BIM35475 - Capital/revenue divide: tangible assets: case law: a tale of two railways

Highland Railway Co. v Balderston (Surveyor of Taxes) (1889) 2 TC 485

Rhodesia Railways Ltd. v Collector of Income Tax, Bechuanaland Protectorate [1933] AC 368

Both these cases involved the extensive re-laying of railway track. In the case of the Highland Railway the expenditure was found to be an improvement and capital expenditure, whilst the work carried out by Rhodesia Railways was simply a repair.

Following its takeover of the Sutherland & Caithness Railway in 1884, the Highland Railway re-laid the track to bring it up to the standard of the rest of the Highland Railway.

This contrasts with Rhodesia Railways, where in 1929 it was recognised that the track originally laid in 1896/7 had deteriorated over time and was in need of significant repairs. In the period under appeal, the Railway had worked on 74 miles of the 394 miles of track in the Protectorate.

Rhodesia Railways also did some work that it accepted was an improvement and these costs were disallowed as capital expenditure. Otherwise the work:

‘… was to bring the track back to normal condition and the line as renewed was not capable of giving more service than the original line.’

In Highland Railway, the Lord President (Inglis) explained at pages 488-9 why the work was an improvement not a repair:

‘…it must be kept in view that this is not a mere relaying of the line after the old fashion; it is not taking away rails that are worn out or partially worn out, and renewing them in whole or in part along with the whole line. That would not alter the character of the line; it would not affect the nature of the heritable property possessed by the Company. But what has been done is to substitute one kind of rail for another, steel rails for iron rails. Now that is a material alteration and a very great improvement on the corpus of the heritable estate belonging to the Company, and so stated is surely a charge against capital. All that is done, it will be observed from the details given on page 7 with reference to this matter, is to charge the price of the weight of the rails and chairs; that is to say, the weight in addition to what was the original weight of the rails and chairs. That is the whole charge, and that is a charge made entirely for the improvement of the property, the permanent improvement of the property. Now how that can be anything but a charge against capital I am unable to see.’

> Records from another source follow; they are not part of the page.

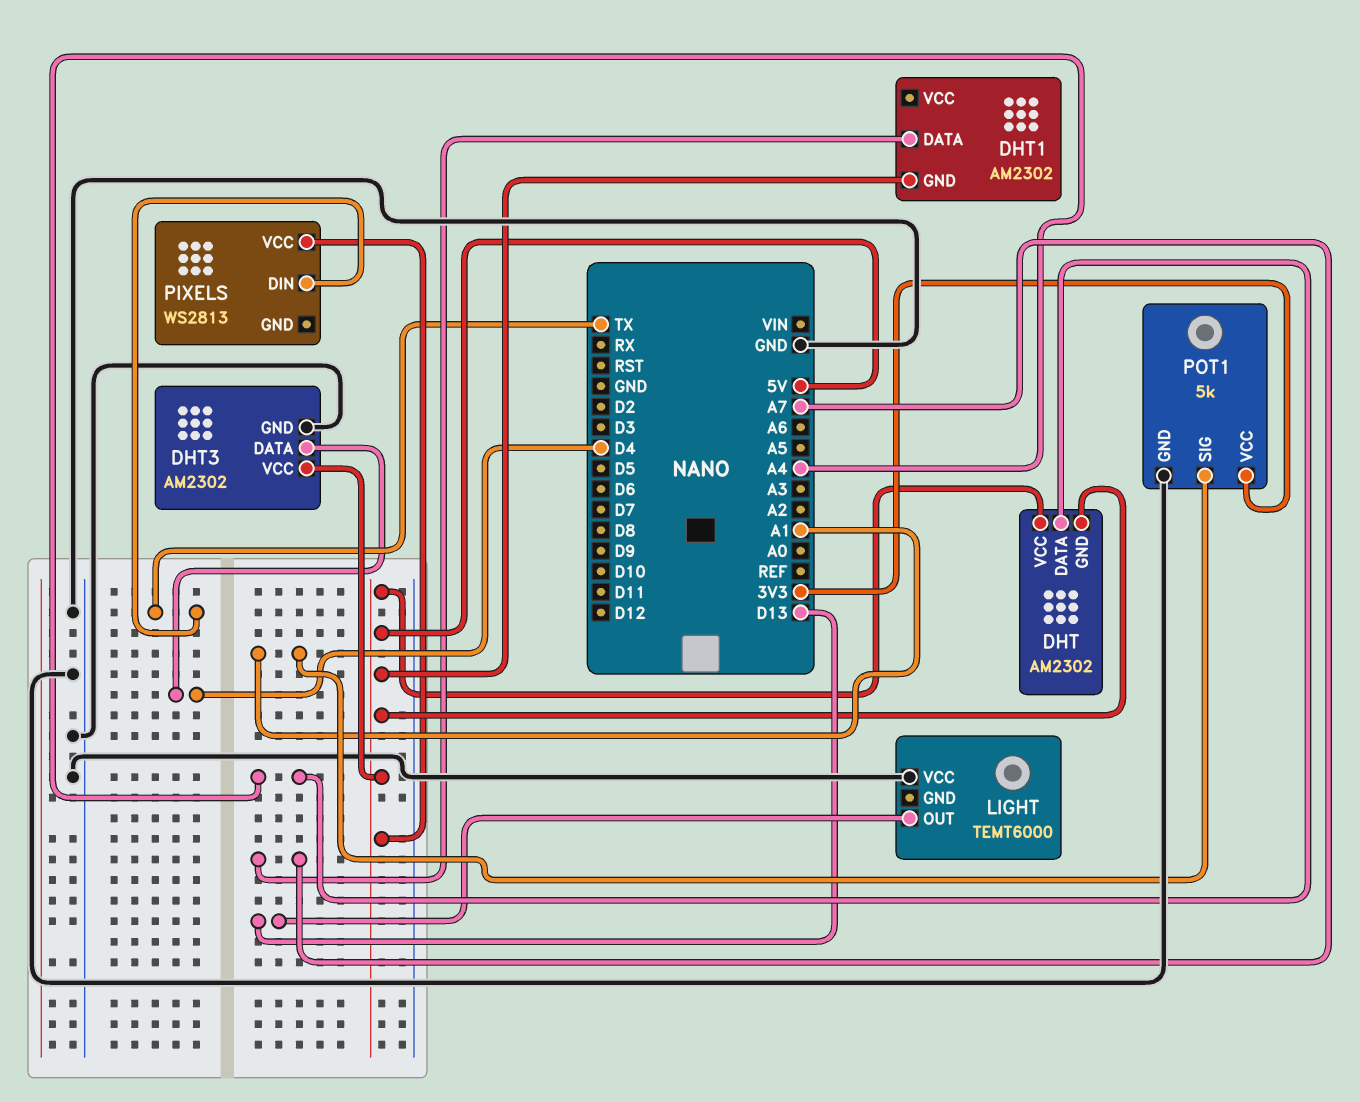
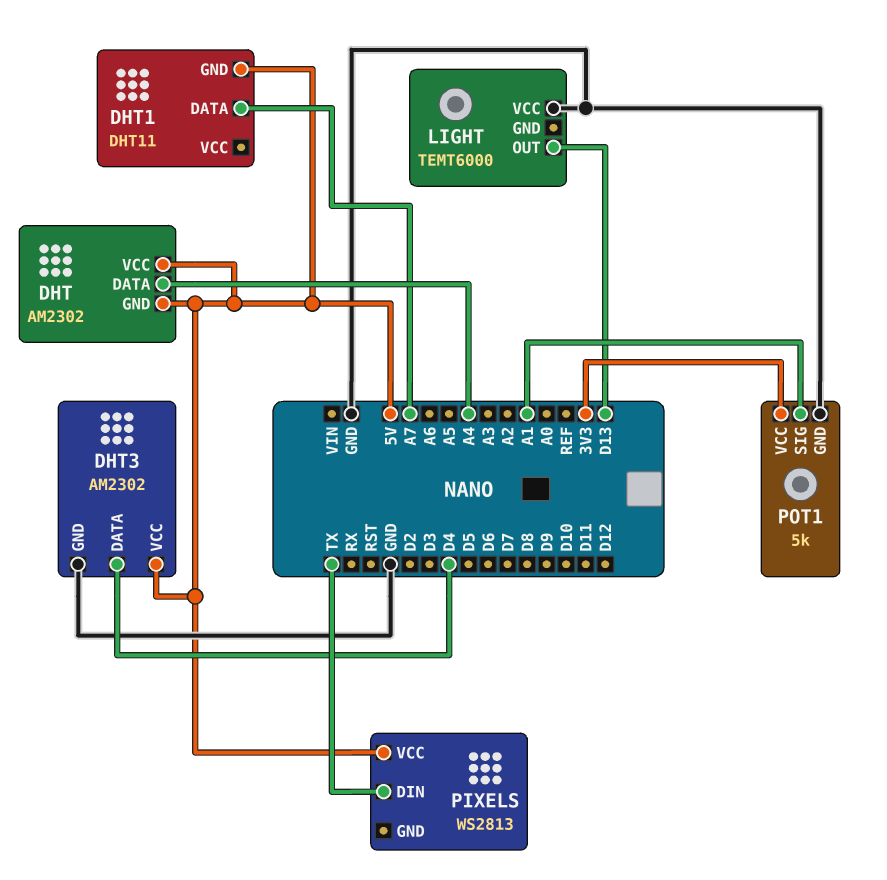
DHT1: AM2302 -> DHT11

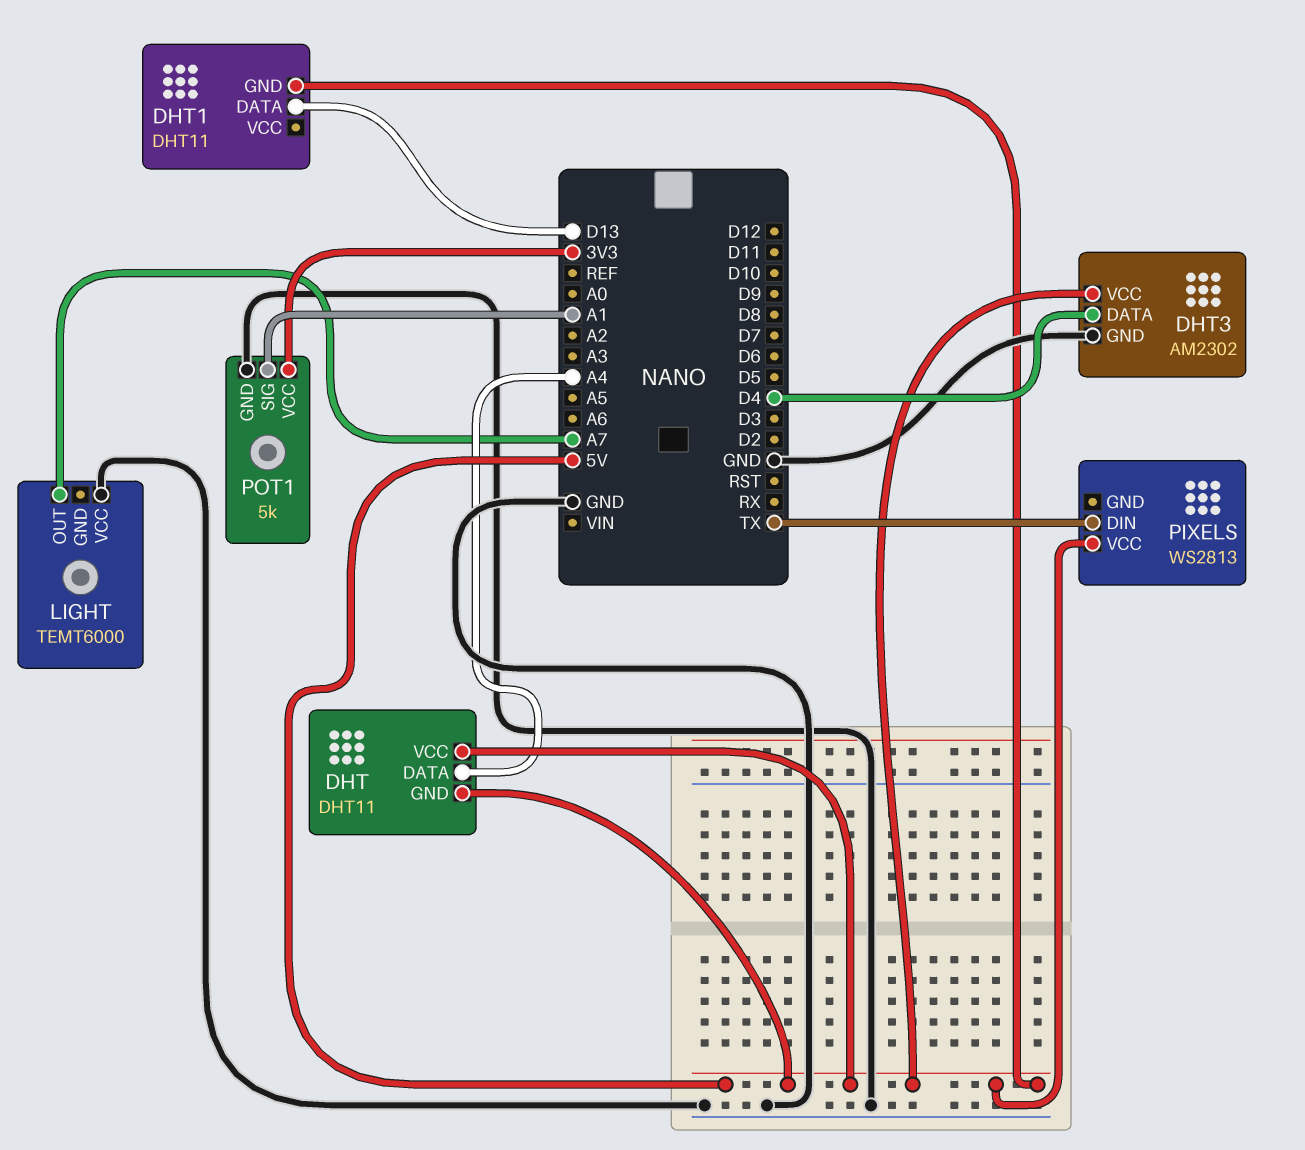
DHT: AM2302 -> DHT11
DHT1 pin DATA: A7 -> D13
LIGHT pin OUT: D13 -> A7

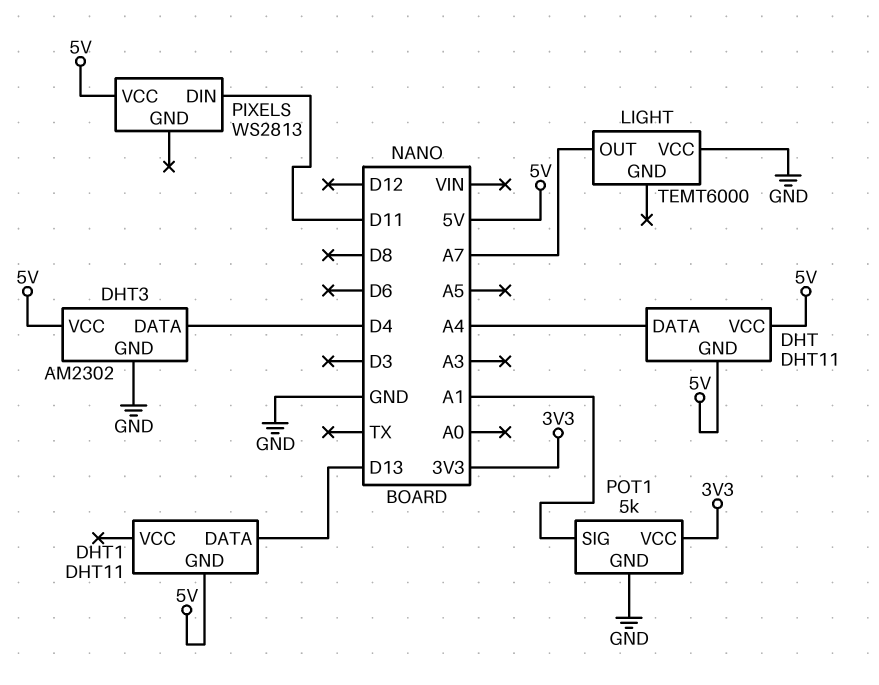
PIXELS pin DIN: TX -> D11

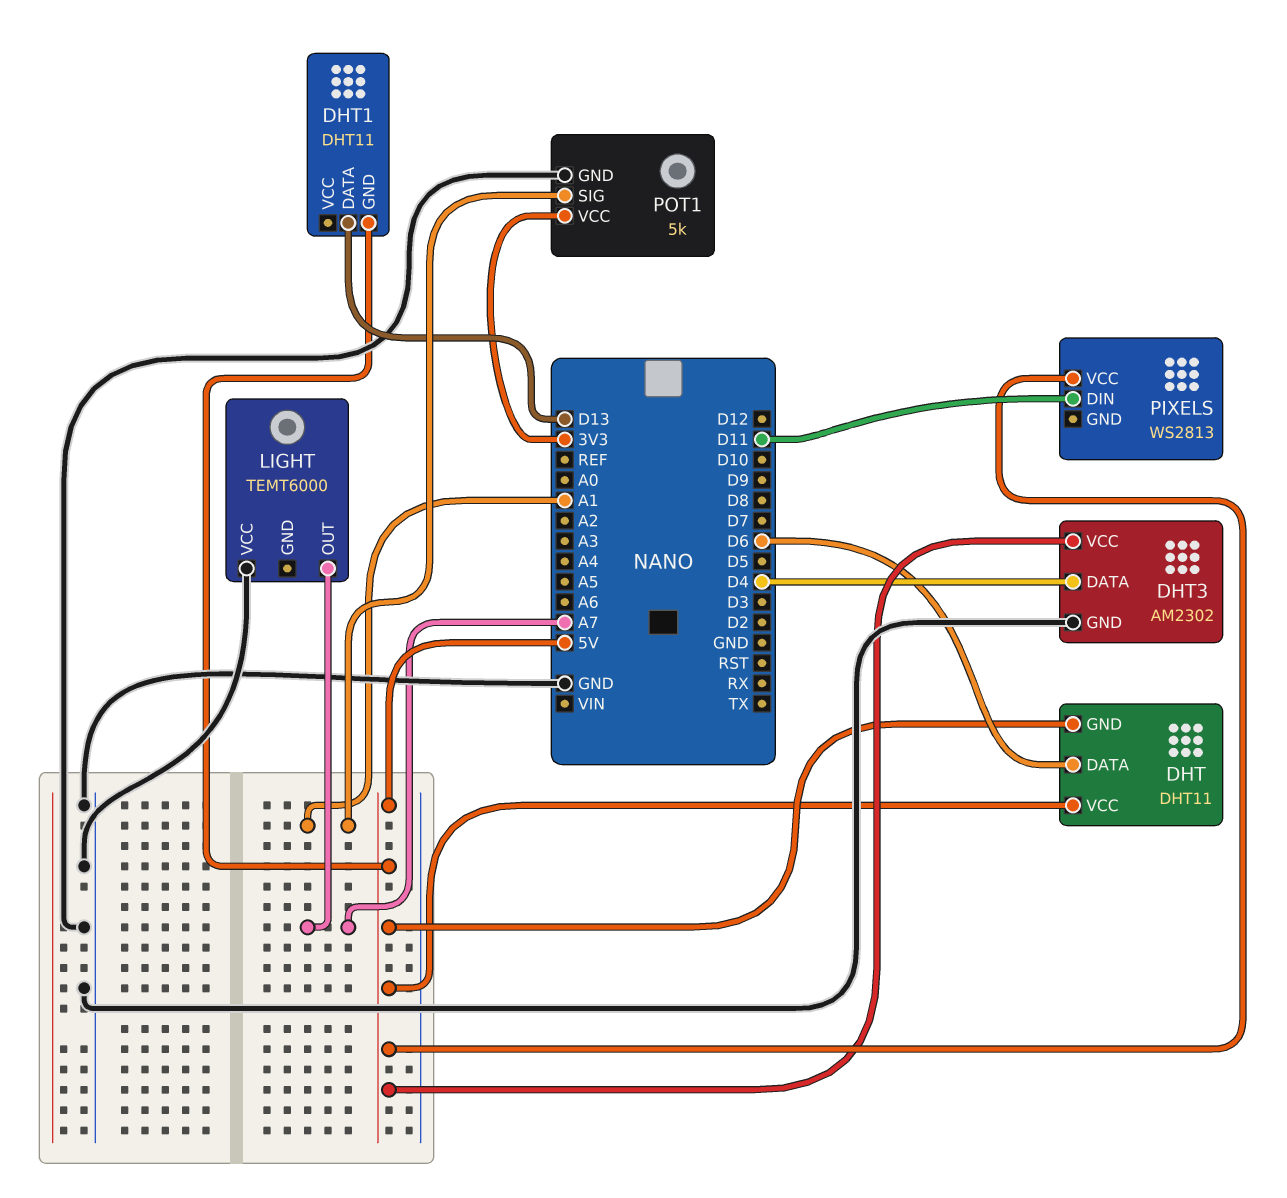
DHT pin DATA: A4 -> D6

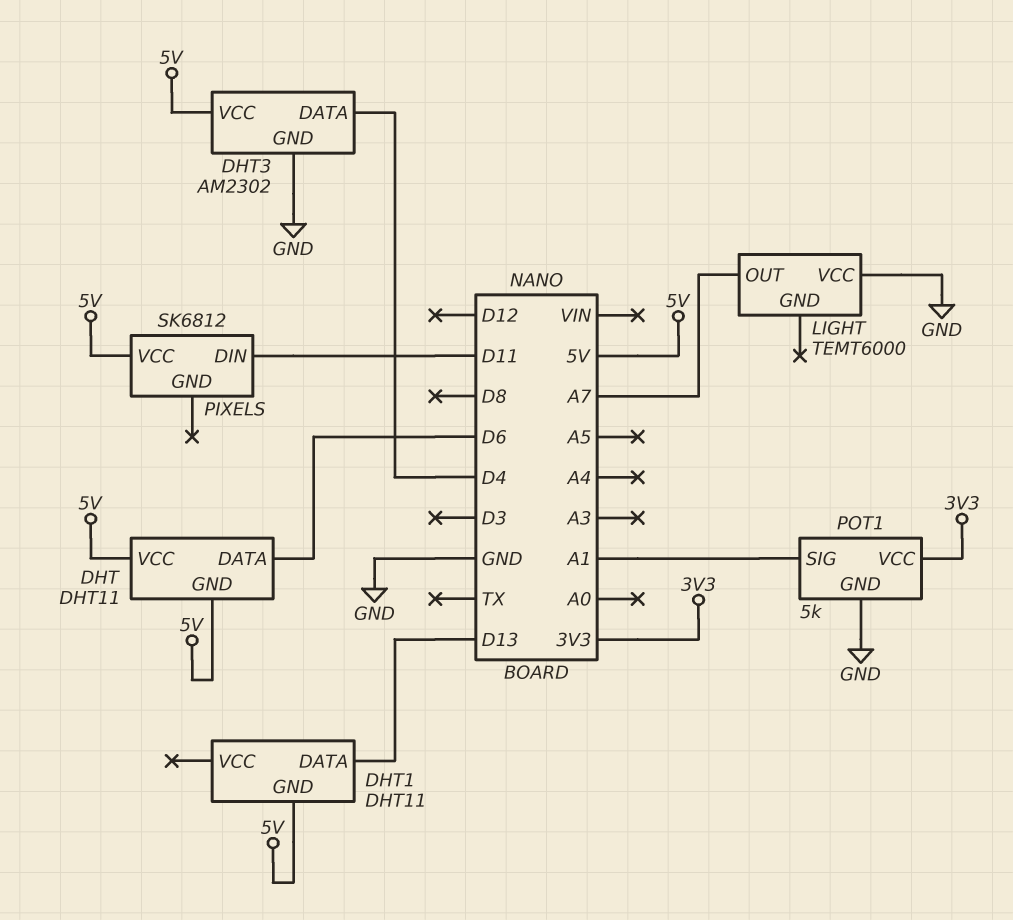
PIXELS: WS2813 -> SK6812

In their judgment in Rhodesia Railways, the Privy Council quoted this passage saying that:

‘The contrast between the cost of relaying the line so as to restore it to its original condition and the cost of relaying the line so as to improve it is well brought out in the passage just quoted.’

The difference between the two cases was that Rhodesia Railways ended up with a line that was in good condition, but otherwise was the same as before. You could run the same number of trains and the same size of train. The Highland Railway, in contrast, had ended up with a better railway than was there before, the trains could be bigger and the trains could go faster.

In the Highland Railway case, the Lord President also made it clear, at page 487, that he saw the cost of improvements as part of the costs of acquiring the line:

‘It appears to me, therefore, that they must have purchased or acquired this Sutherland and Caithness line at a lower figure than it would otherwise have brought in consequence of its being in that imperfect condition; and if they did so it appears to follow of necessity that the renewal or improvement of this Sutherland and Caithness line to bring it up to the proper standard is just part of the cost of that line to work along with the main line. If it had been brought up to that standard before they bought it, they would have had to pay so much the more for it; and finding it in that condition, and knowing that they could not use it in connexion with the main line without expending this large sum of money upon it, just shows that, although it cannot be said in a proper sense to be part of the price of the line, it is certainly part of the cost of acquiring that line to be wrought along with the main line. I think that is sufficient to dispose of the portion of the case relating to the Sutherland and Caithness line.’